The information nodes become centralized, DYOR becomes a potential hazard, and the climb is steep for fresh contributors to gain enough clout to break through the filter.
It at least feels easy to spot llm content now, so most people aren't retreating into closed circles just yet - but it seems like the direction we're headed.
I wonder if llm's could produce content that doesn't have those "crucially wrong" bits, how comfortable would people be knowingly consuming it then? Is it truly the potential errors, presented with certainty, that creep people out? Or something deeper?
Humans are still the most abundant and confident source of "mostly right, but crucially wrong" information. So to me, llm's have just further surfaced some of the challenges which arise when everyone has a printing press and distribution.
I don't see the dust settling on this issue in my lifetime.
The information nodes become centralized, DYOR becomes a potential hazard, and the climb is steep for fresh contributors to gain enough clout to break through the filter.
It's a good point, but, as others have pointed out, I don't think it's a reversion to centralization so much as a more manifest expression of a truth that was there already. Who, realistically, can possibly do their own research on virtually any topic in modern life? Such "research" amounts, almost invariably, to appeals to some social authority.

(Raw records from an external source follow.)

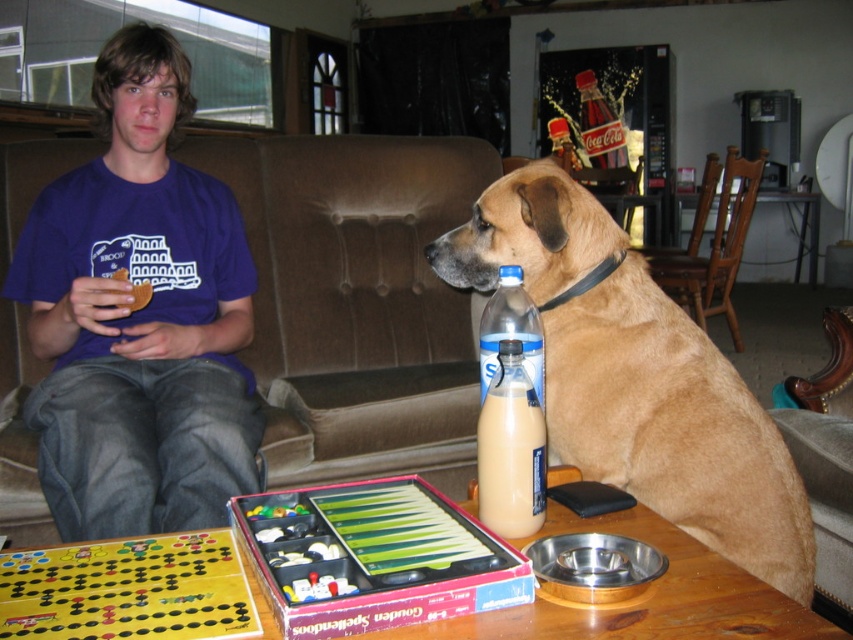
The image size is (853, 640). Describe the element at coordinates (357, 300) in the screenshot. I see `brown fabric couch at left` at that location.

Which is more to the right, brown fabric couch at left or wooden table at center?

Positioned to the right is wooden table at center.

Between point (421, 285) and point (700, 628), which one is positioned behind?

The point (421, 285) is more distant.

The image size is (853, 640). In order to click on brown fabric couch at left in this screenshot , I will do `click(357, 300)`.

Which is behind, point (283, 416) or point (495, 474)?

Positioned behind is point (283, 416).

Which of these two, brown fabric couch at left or milky white plastic bottle at center, stands shorter?

milky white plastic bottle at center

Is point (439, 307) in front of point (503, 483)?

That is False.

Locate an element on the screen. brown fabric couch at left is located at coordinates (357, 300).

Does blue t-shirt at center appear over brown fur dog at center?

Yes, blue t-shirt at center is above brown fur dog at center.

Is blue t-shirt at center below brown fur dog at center?

Incorrect, blue t-shirt at center is not positioned below brown fur dog at center.

You are a GUI agent. You are given a task and a screenshot of the screen. Output one action in this format:
    pyautogui.click(x=<x>, y=<y>)
    Task: Click on the blue t-shirt at center
    This screenshot has height=640, width=853.
    Given the screenshot: What is the action you would take?
    pyautogui.click(x=138, y=317)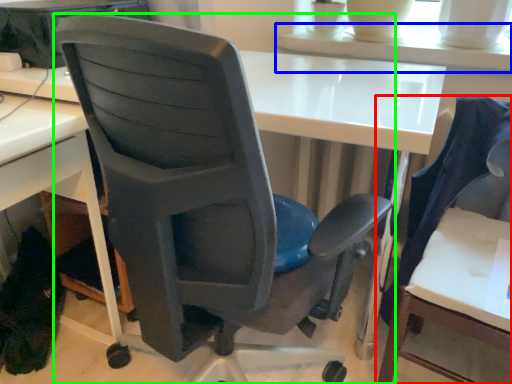
Question: Which is nearer to the chair (highlighted by a red box)? table (highlighted by a blue box) or chair (highlighted by a green box).

Choices:
 (A) table
 (B) chair

Answer: (A)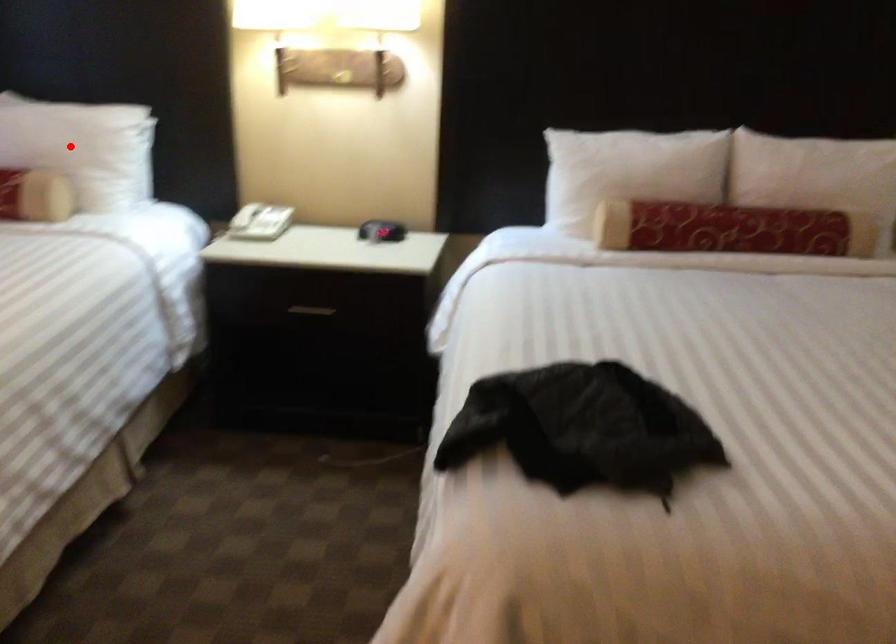
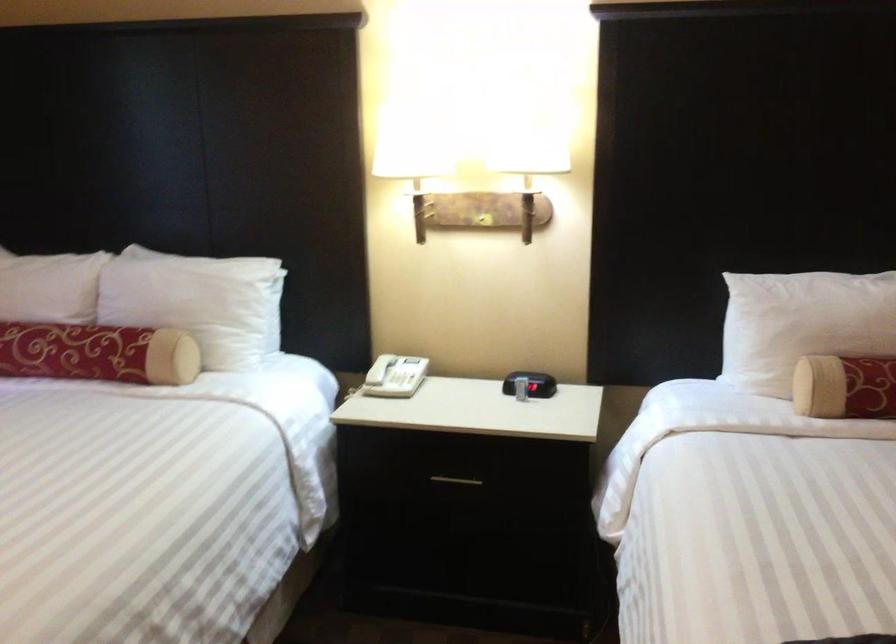
In the second image, find the point that corresponds to the highlighted location in the first image.

(197, 301)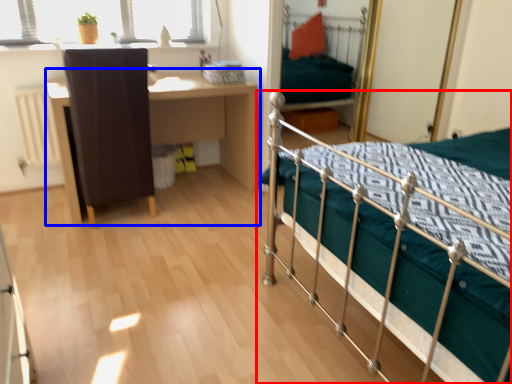
Question: Among these objects, which one is farthest to the camera, bed (highlighted by a red box) or desk (highlighted by a blue box)?

Choices:
 (A) bed
 (B) desk

Answer: (B)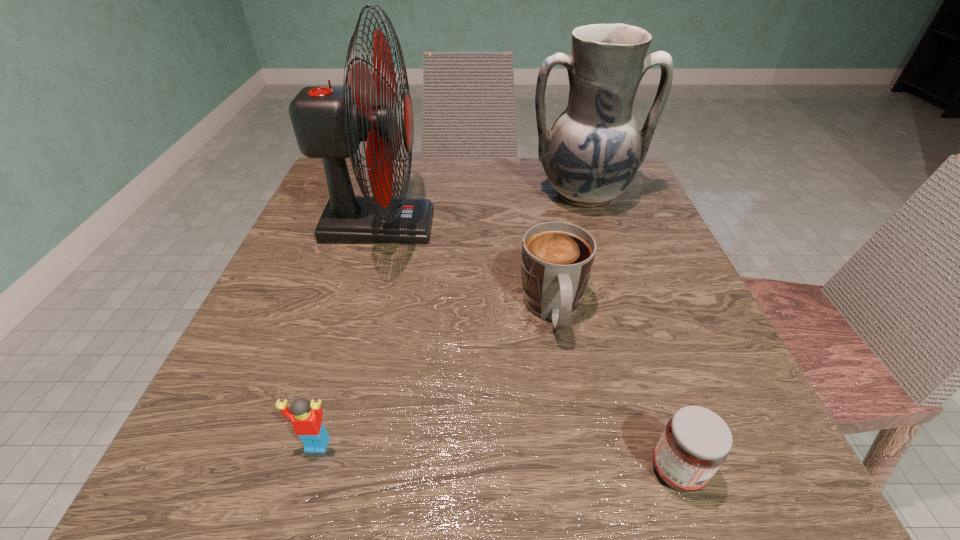
Locate an element on the screen. free region that satisfies the following two spatial constraints: 1. on the front-facing side of the jam; 2. on the right side of the tallest object is located at coordinates (307, 470).

Identify the location of vacant area that satisfies the following two spatial constraints: 1. on the front-facing side of the tallest object; 2. on the back side of the jam. (307, 470).

You are a GUI agent. You are given a task and a screenshot of the screen. Output one action in this format:
    pyautogui.click(x=<x>, y=<y>)
    Task: Click on the vacant area that satisfies the following two spatial constraints: 1. on the front-facing side of the jam; 2. on the right side of the fan
    
    Given the screenshot: What is the action you would take?
    pyautogui.click(x=307, y=470)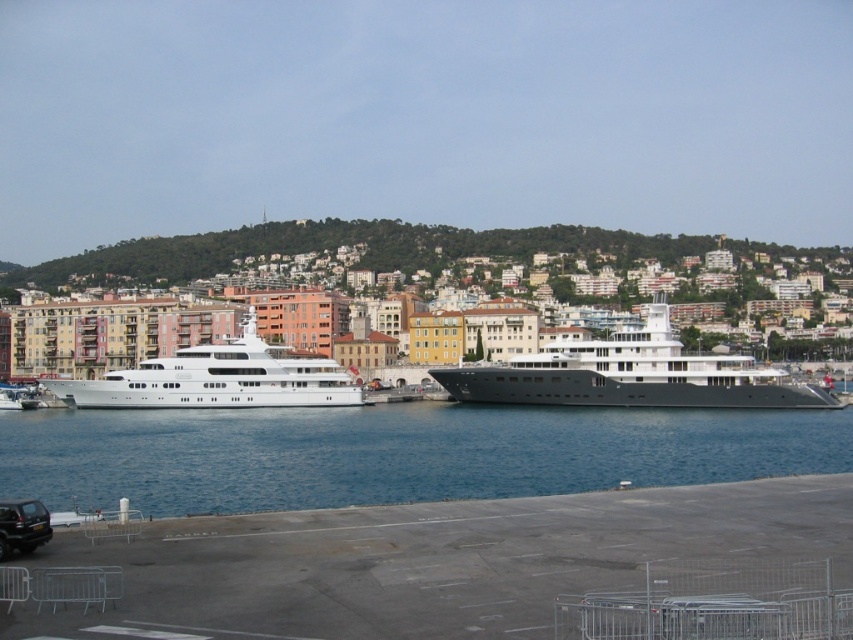
Question: Does blue water at center appear on the right side of white glossy yacht at left?

Choices:
 (A) no
 (B) yes

Answer: (B)

Question: Which object is farther from the camera taking this photo?

Choices:
 (A) blue water at center
 (B) black glossy yacht at center

Answer: (B)

Question: Considering the real-world distances, which object is farthest from the black glossy yacht at center?

Choices:
 (A) white glossy yacht at left
 (B) black matte car at lower left

Answer: (B)

Question: Can you confirm if blue water at center is wider than black glossy yacht at center?

Choices:
 (A) yes
 (B) no

Answer: (A)

Question: Does blue water at center appear on the left side of black matte car at lower left?

Choices:
 (A) yes
 (B) no

Answer: (B)

Question: Which point is farther from the camera taking this photo?

Choices:
 (A) (254, 508)
 (B) (144, 400)
 (C) (25, 515)
 (D) (654, 355)

Answer: (D)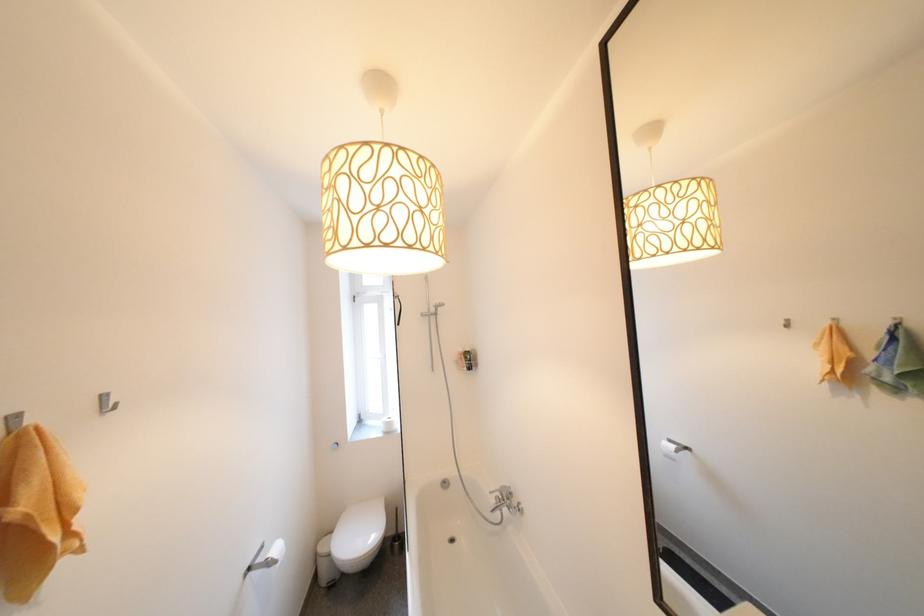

Which sounds bad, but there's really no other solution. The meta-skill of figuring out who to trust is an exercise in doing your own research. But it's a weaker exercise than people imply with their chest-thumping.
Humans are still the most abundant and confident source of "mostly right, but crucially wrong" information.
I think you're right, at the time of this writing. I think you will be extremely wrong before the year is out. The fact that the bullshit asymmetry principle has just blown up by several orders of magnitude should fill us all with fresh horror and philosophical unease; but I don't know what more productive action it should prompt.